Iranian women are required by law to cover themselves in public with an enveloping head-to-toe veil. However many of them, especially younger women living in the larger cities, defy government regulations and societal convention by showing their hair or wearing supposedly “immodest” clothing.
It is common for Iranian police to caution women seen in public places sporting so-called “bad hijab”, a term which encompasses any veil offering less coverage than the traditional head-to-toe covering, the chador. The conservative lawmakers who dominate Iran’s parliament recently proposed a law which would allow vigilante patrols to carry out similar policing according to the Islamic principle of “enjoining good and forbidding wrong”.
Although the protesters in Isfahan obtained the necessary government permit, police used tear gas to break up the demonstration. Following the protest, several activists were detained and taken into custody.
Some human rights activists blame the empowering of conservative vigilante groups for the spike in acid attacks, either directly or indirectly.

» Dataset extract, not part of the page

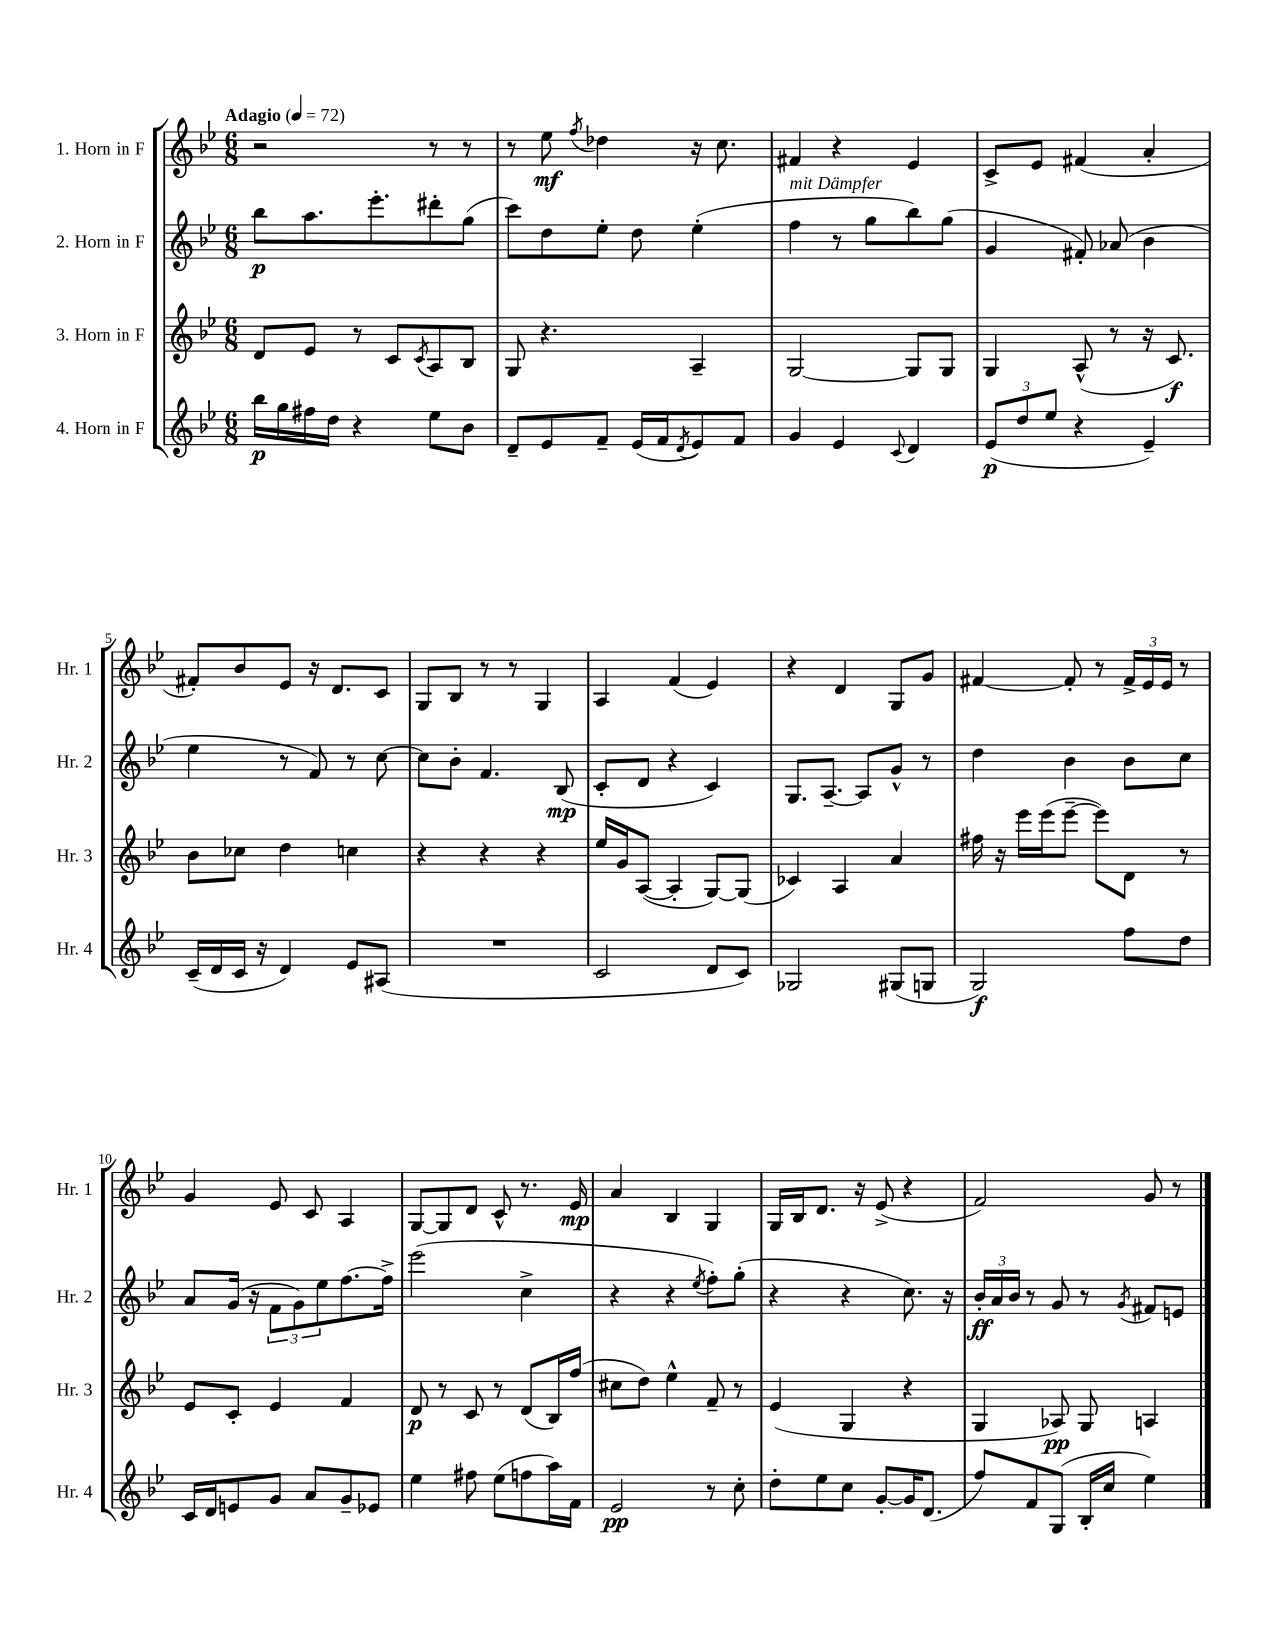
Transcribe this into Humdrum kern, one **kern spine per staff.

According to the National Council of Resistance of Iran, up to 25 women across the country have been targeted in a recent wave of attacks. They recounted one of the incidents in Isfahan in a statement posted to their website earlier this week:
“[A] young woman was walking with two others when they [became the] target of an acid attack. The young woman died due to injuries received on her chest but the two others who received injuries in their faces and hands were transferred to hospital”, the report said.
The victims of this “heinous crime”, it added, “have suffered major injuries and are in danger of losing their eyesight.” Local media outlets reported that the attacks were carried out by men on motorbikes who were unknown to the victims.
In a separate incident in the same city, 26-year-old Soheila Jorkesh was driving a car when a motorbike drove past and one of the riders tipped acid through the open window. As well as suffering horrific burns, she has lost the sight from one eye while doctors are battling to save the other.
Hadi Ghaemi is clear that the surge in attacks is no coincidence, saying that the incidents represent a break from usual trends associated with a practice largely aligned with personal grudges and family honour.
Acid attacks, he said, are usually committed by “jealous boyfriends, husbands and family members, but there is no way that so many attacks in such a short space of time can be explained by personal revenge, it makes no rational sense.”
One of the groups which advertised the protests on its Facebook page referred to the perpetrators as “Iranian regime agents”, while several protesters chanted "we know who's throwing acid at our women - it's government agents".
Although “three or four” suspects have reportedly been arrested in connection with the Esfahan attacks, Iranian authorities have refused to comment on any potential motivations for the crime.